Texto de P. Alcides Marques, CP
Será que a fé tem futuro? Será que a tendência da humanidade no futuro é ter mais ou menos fé? Seria interessante que tivéssemos respostas a estas perguntas, mas, infelizmente, não temos. Podemos até imaginar que sim, mas também pode ser que não. No entanto, mais do que um exercício de adivinhação do futuro, o que conta mesmo é a fé atual. Melhor dizendo: é a fé que temos aqui e agora. Por ora, basta que saibamos que o futuro da fé está diretamente ligado à fé no futuro.
A questão, portanto, não é saber o futuro da fé, mas o que a fé tem a ver com o futuro. Isso sim é importante. No cristianismo, o tema da caminhada é bastante presente. Basta recordar a caminhada de Jesus para Jerusalém, tema particularmente central no Evangelho de Lucas (a partir de 9,51). Também o fato de que os primeiros cristãos eram chamados de seguidores do caminho (Cf. At 9,2). Dizer que a vida é uma caminhada é dizer que não há uma fórmula para viver, uma receita pronta. O aprendizado das coisas (“a certeza de ser um eterno aprendiz”) se dá na medida em que damos passos (firmes e decididos) em direção ao futuro, a algo que ainda não possuímos.
A confiança no futuro é que alimenta o ato de crer. Quando Abraão foi chamado, a voz divina só disse a ele o seguinte: “sai da tua terra e vai…” (cf. Gn 12,1). Não disse mais nada. O desafio para Abraão era: ou ficar no seu mundinho particular ou caminhar para algo que ele não sabia ainda; caminhar por causa da palavra de Deus. “Abraão partiu…” (Gn 12,4). E assim, Abraão se tornou não só o pai do povo de Israel, mas o pai de toda pessoa que crê, “a descendência segundo a fé de Abraão, que é pai de todos nós” (Rom 4,16).
A carta aos hebreus dá uma definição de fé que aponta para o futuro: “A fé é um modo de já possuir aquilo que se espera, é um meio de conhecer realidades que não se veem” (Hb 11,1). Sem dúvida, a carta trata, em última análise, do futuro na eternidade (“Não temos aqui cidade permanente…” – Hb 13,14). Todavia, pode e deve ser entendida também na história humana, referindo-se a qualquer futuro.

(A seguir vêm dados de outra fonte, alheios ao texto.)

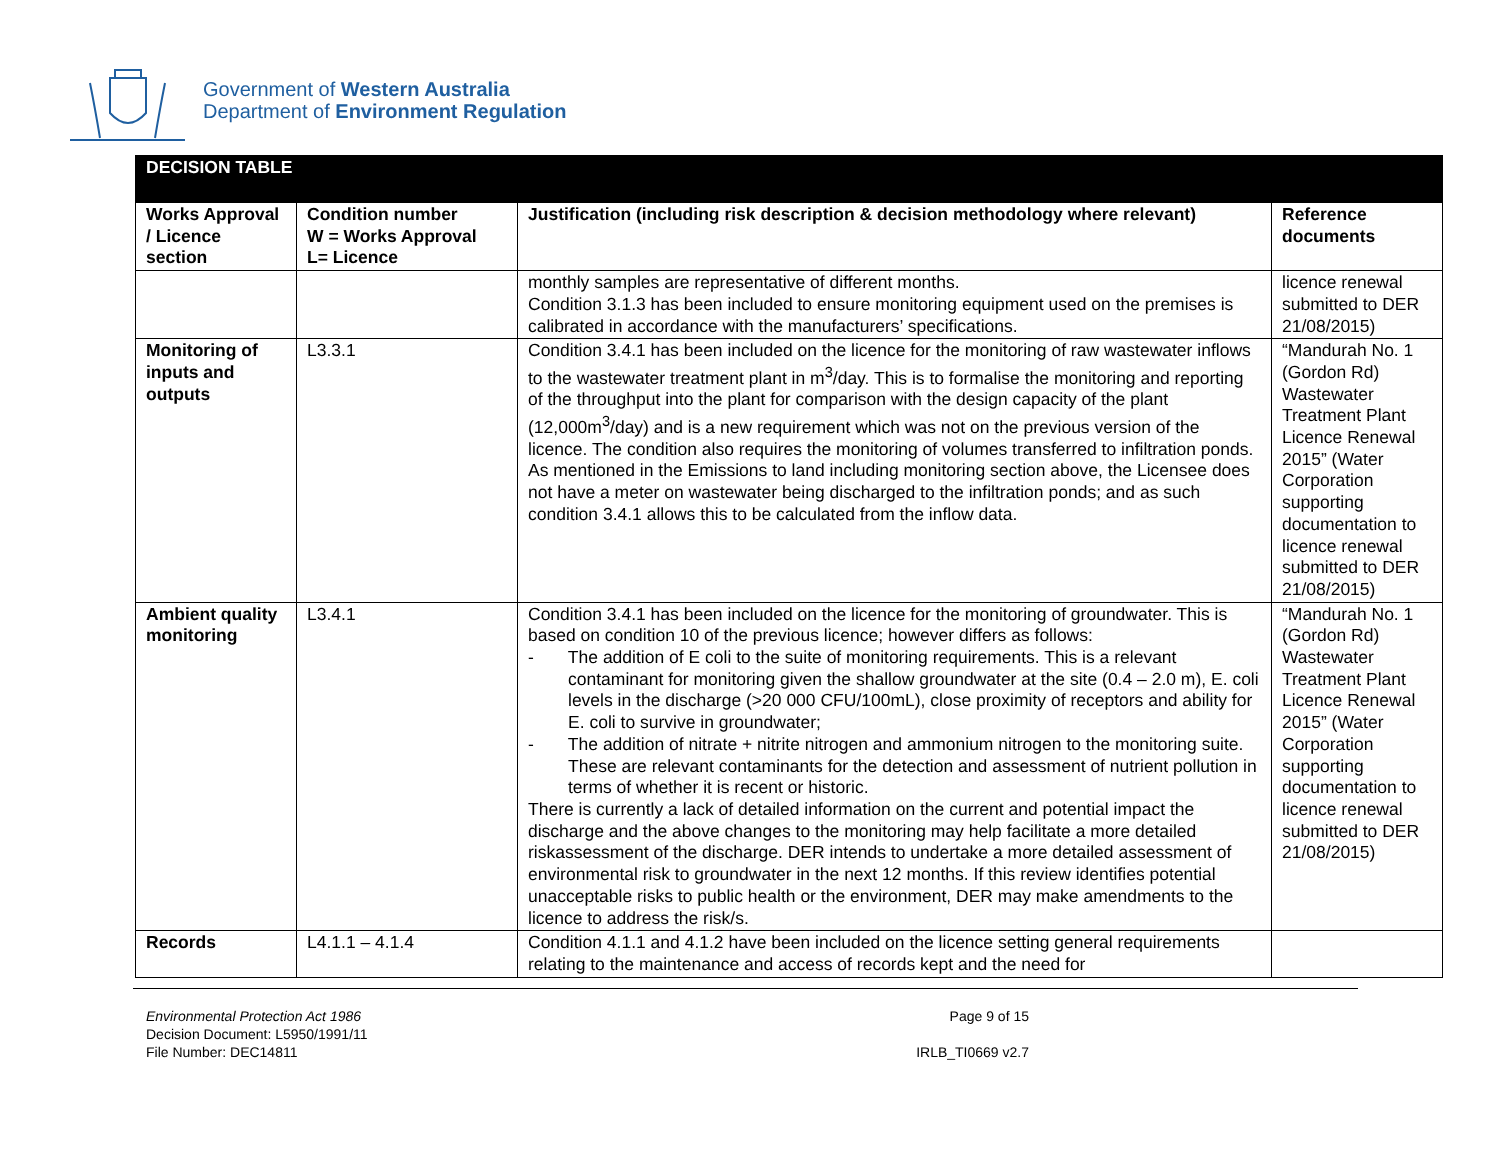Government of Western Australia
Department of Environment Regulation
| DECISION TABLE | | | |
| Works Approval / Licence section | Condition number W = Works Approval L= Licence | Justification (including risk description & decision methodology where relevant) | Reference documents |
| | | monthly samples are representative of different months. Condition 3.1.3 has been included to ensure monitoring equipment used on the premises is calibrated in accordance with the manufacturers’ specifications. | licence renewal submitted to DER 21/08/2015) |
| Monitoring of inputs and outputs | L3.3.1 | Condition 3.4.1 has been included on the licence for the monitoring of raw wastewater inflows to the wastewater treatment plant in m<sup>3</sup>/day. This is to formalise the monitoring and reporting of the throughput into the plant for comparison with the design capacity of the plant (12,000m<sup>3</sup>/day) and is a new requirement which was not on the previous version of the licence. The condition also requires the monitoring of volumes transferred to infiltration ponds. As mentioned in the Emissions to land including monitoring section above, the Licensee does not have a meter on wastewater being discharged to the infiltration ponds; and as such condition 3.4.1 allows this to be calculated from the inflow data. | “Mandurah No. 1 (Gordon Rd) Wastewater Treatment Plant Licence Renewal 2015” (Water Corporation supporting documentation to licence renewal submitted to DER 21/08/2015) |
| Ambient quality monitoring | L3.4.1 | Condition 3.4.1 has been included on the licence for the monitoring of groundwater. This is based on condition 10 of the previous licence; however differs as follows: - The addition of E coli to the suite of monitoring requirements. This is a relevant contaminant for monitoring given the shallow groundwater at the site (0.4 – 2.0 m), E. coli levels in the discharge (>20 000 CFU/100mL), close proximity of receptors and ability for E. coli to survive in groundwater; - The addition of nitrate + nitrite nitrogen and ammonium nitrogen to the monitoring suite. These are relevant contaminants for the detection and assessment of nutrient pollution in terms of whether it is recent or historic. There is currently a lack of detailed information on the current and potential impact the discharge and the above changes to the monitoring may help facilitate a more detailed riskassessment of the discharge. DER intends to undertake a more detailed assessment of environmental risk to groundwater in the next 12 months. If this review identifies potential unacceptable risks to public health or the environment, DER may make amendments to the licence to address the risk/s. | “Mandurah No. 1 (Gordon Rd) Wastewater Treatment Plant Licence Renewal 2015” (Water Corporation supporting documentation to licence renewal submitted to DER 21/08/2015) |
| Records | L4.1.1 – 4.1.4 | Condition 4.1.1 and 4.1.2 have been included on the licence setting general requirements relating to the maintenance and access of records kept and the need for | |
Environmental Protection Act 1986
Decision Document: L5950/1991/11
File Number: DEC14811
Page 9 of 15
IRLB_TI0669 v2.7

Não só a fé religiosa, mas qualquer tipo de fé precisa de uma confiança no futuro e de um caminhar em direção a ele. Os nossos projetos precisam de fé no futuro. Pense em seus projetos pessoais: você não tem certeza absoluta que vai dar certo, mas você confia (acredita) que vai dar certo. O mesmo vale para a constituição de uma família, novos relacionamentos, projetos de Igreja e assim por diante. Em última análise, precisamos da fé e de fé para viver. “O justo vive da fé” (Rom 1,17).
A Constituição Pastoral “Gaudium et Spes” do Concílio Vaticano II afirma explicitamente: “Afastam-se da verdade os que, sabendo que não temos aqui na terra uma cidade permanente, mas que vamos em demanda da futura, pensam que podem por isso descuidar os seus deveres terrenos, sem atenderem a que a própria fé ainda os obriga mais a cumpri-los, segundo a vocação própria de cada um (n.43). Essa entrega ao futuro é a grande energia que impulsiona todas as nossas atividades humanas. Se ainda não é assim, deveria ser. Não é verdade?
Crer não é um caminhar sem rumo e direção; ao contrário, é caminhar como se visse o invisível. “Pela fé, Moisés deixou o Egito, sem temer a ira do rei; permaneceu firme, como se visse o invisível” (Hb 11,27).